(Data Opens)

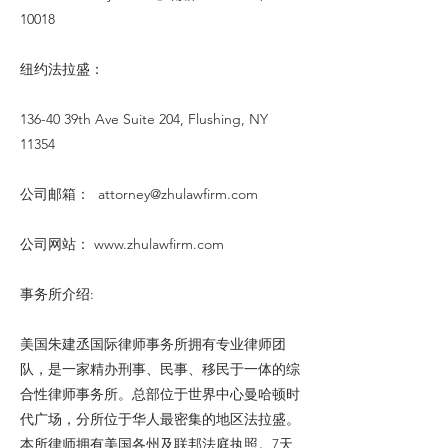
10018
纽约法拉盛：
136-40 39th Ave Suite 204, Flushing, NY
11354
公司邮箱：
attorney@zhulawfirm.com
公司网站：
www.zhulawfirm.com
事务所介绍:
美国朱建丞国际律师事务所拥有专业律师团
队，是一家精办刑事、民事、移民于一体的综
合性律师事务所。总部位于世界中心曼哈顿时
代广场，分所位于华人最密集的地区法拉盛。
本所律师拥有美国各州及联邦法庭执照。7天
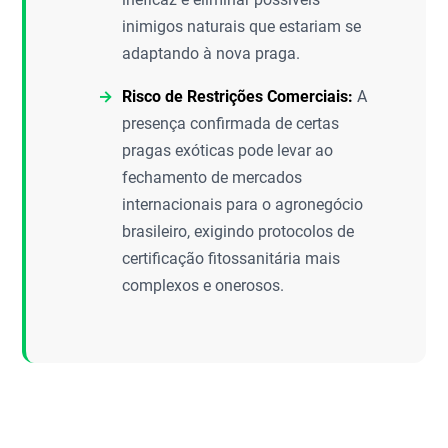
inimigos naturais que estariam se
adaptando à nova praga.
Risco de Restrições Comerciais:
A
presença confirmada de certas
pragas exóticas pode levar ao
fechamento de mercados
internacionais para o agronegócio
brasileiro, exigindo protocolos de
certificação fitossanitária mais
complexos e onerosos.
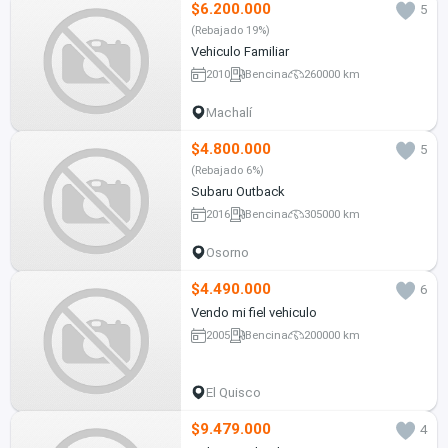
$6.200.000
5
(Rebajado 19%)
Vehiculo Familiar
2010
Bencina
260000 km
Machalí
$4.800.000
5
(Rebajado 6%)
Subaru Outback
2016
Bencina
305000 km
Osorno
$4.490.000
6
Vendo mi fiel vehiculo
2005
Bencina
200000 km
El Quisco
$9.479.000
4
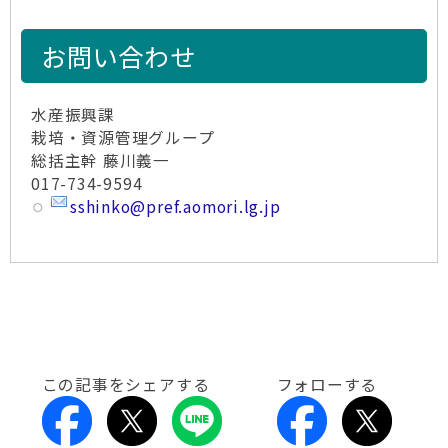
お問い合わせ
水産振興課
栽培・資源管理グループ
総括主幹 藤川義一
017-734-9594
sshinko@pref.aomori.lg.jp
この記事をシェアする
フォローする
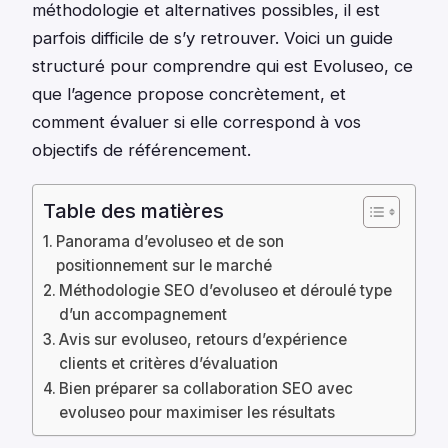
méthodologie et alternatives possibles, il est
parfois difficile de s’y retrouver. Voici un guide
structuré pour comprendre qui est Evoluseo, ce
que l’agence propose concrètement, et
comment évaluer si elle correspond à vos
objectifs de référencement.
Table des matières
Panorama d’evoluseo et de son
positionnement sur le marché
Méthodologie SEO d’evoluseo et déroulé type
d’un accompagnement
Avis sur evoluseo, retours d’expérience
clients et critères d’évaluation
Bien préparer sa collaboration SEO avec
evoluseo pour maximiser les résultats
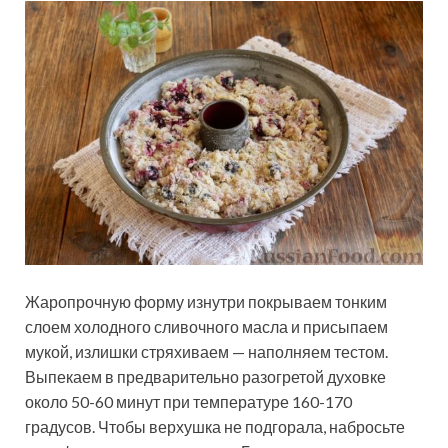
Жаропрочную форму изнутри покрываем тонким
слоем холодного сливочного масла и присыпаем
мукой, излишки стряхиваем — наполняем тестом.
Выпекаем в предварительно разогретой духовке
около 50-60 минут при температуре 160-170
градусов. Чтобы верхушка не подгорала, набросьте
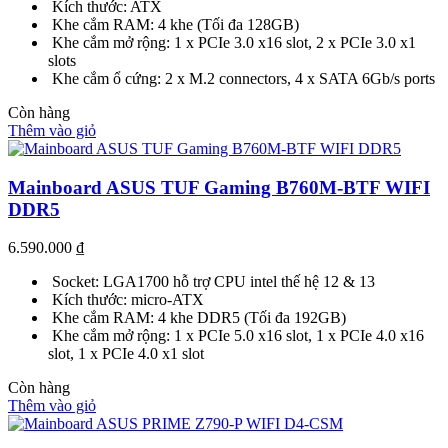
Kích thước: ATX
Khe cắm RAM: 4 khe (Tối đa 128GB)
Khe cắm mở rộng: 1 x PCIe 3.0 x16 slot, 2 x PCIe 3.0 x1
slots
Khe cắm ổ cứng: 2 x M.2 connectors, 4 x SATA 6Gb/s ports
Còn hàng
Thêm vào giỏ
Mainboard ASUS TUF Gaming B760M-BTF WIFI
DDR5
6.590.000
₫
Socket: LGA1700 hỗ trợ CPU intel thế hệ 12 & 13
Kích thước: micro-ATX
Khe cắm RAM: 4 khe DDR5 (Tối đa 192GB)
Khe cắm mở rộng: 1 x PCIe 5.0 x16 slot, 1 x PCIe 4.0 x16
slot, 1 x PCIe 4.0 x1 slot
Còn hàng
Thêm vào giỏ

(Data Closes)

> The task:
Copy the entries above faithfully and omit every image.

> Task answer:
10018
纽约法拉盛：
136-40 39th Ave Suite 204, Flushing, NY
11354
公司邮箱：
attorney@zhulawfirm.com
公司网站：
www.zhulawfirm.com
事务所介绍:
美国朱建丞国际律师事务所拥有专业律师团
队，是一家精办刑事、民事、移民于一体的综
合性律师事务所。总部位于世界中心曼哈顿时
代广场，分所位于华人最密集的地区法拉盛。
本所律师拥有美国各州及联邦法庭执照。7天
inimigos naturais que estariam se
adaptando à nova praga.
Risco de Restrições Comerciais:
A
presença confirmada de certas
pragas exóticas pode levar ao
fechamento de mercados
internacionais para o agronegócio
brasileiro, exigindo protocolos de
certificação fitossanitária mais
complexos e onerosos.
$6.200.000
5
(Rebajado 19%)
Vehiculo Familiar
2010
Bencina
260000 km
Machalí
$4.800.000
5
(Rebajado 6%)
Subaru Outback
2016
Bencina
305000 km
Osorno
$4.490.000
6
Vendo mi fiel vehiculo
2005
Bencina
200000 km
El Quisco
$9.479.000
4
お問い合わせ
水産振興課
栽培・資源管理グループ
総括主幹 藤川義一
017-734-9594
sshinko@pref.aomori.lg.jp
この記事をシェアする
フォローする
méthodologie et alternatives possibles, il est
parfois difficile de s’y retrouver. Voici un guide
structuré pour comprendre qui est Evoluseo, ce
que l’agence propose concrètement, et
comment évaluer si elle correspond à vos
objectifs de référencement.
Table des matières
Panorama d’evoluseo et de son
positionnement sur le marché
Méthodologie SEO d’evoluseo et déroulé type
d’un accompagnement
Avis sur evoluseo, retours d’expérience
clients et critères d’évaluation
Bien préparer sa collaboration SEO avec
evoluseo pour maximiser les résultats
Жаропрочную форму изнутри покрываем тонким
слоем холодного сливочного масла и присыпаем
мукой, излишки стряхиваем — наполняем тестом.
Выпекаем в предварительно разогретой духовке
около 50-60 минут при температуре 160-170
градусов. Чтобы верхушка не подгорала, набросьте
Kích thước: ATX
Khe cắm RAM: 4 khe (Tối đa 128GB)
Khe cắm mở rộng: 1 x PCIe 3.0 x16 slot, 2 x PCIe 3.0 x1
slots
Khe cắm ổ cứng: 2 x M.2 connectors, 4 x SATA 6Gb/s ports
Còn hàng
Thêm vào giỏ
Mainboard ASUS TUF Gaming B760M-BTF WIFI
DDR5
6.590.000
₫
Socket: LGA1700 hỗ trợ CPU intel thế hệ 12 & 13
Kích thước: micro-ATX
Khe cắm RAM: 4 khe DDR5 (Tối đa 192GB)
Khe cắm mở rộng: 1 x PCIe 5.0 x16 slot, 1 x PCIe 4.0 x16
slot, 1 x PCIe 4.0 x1 slot
Còn hàng
Thêm vào giỏ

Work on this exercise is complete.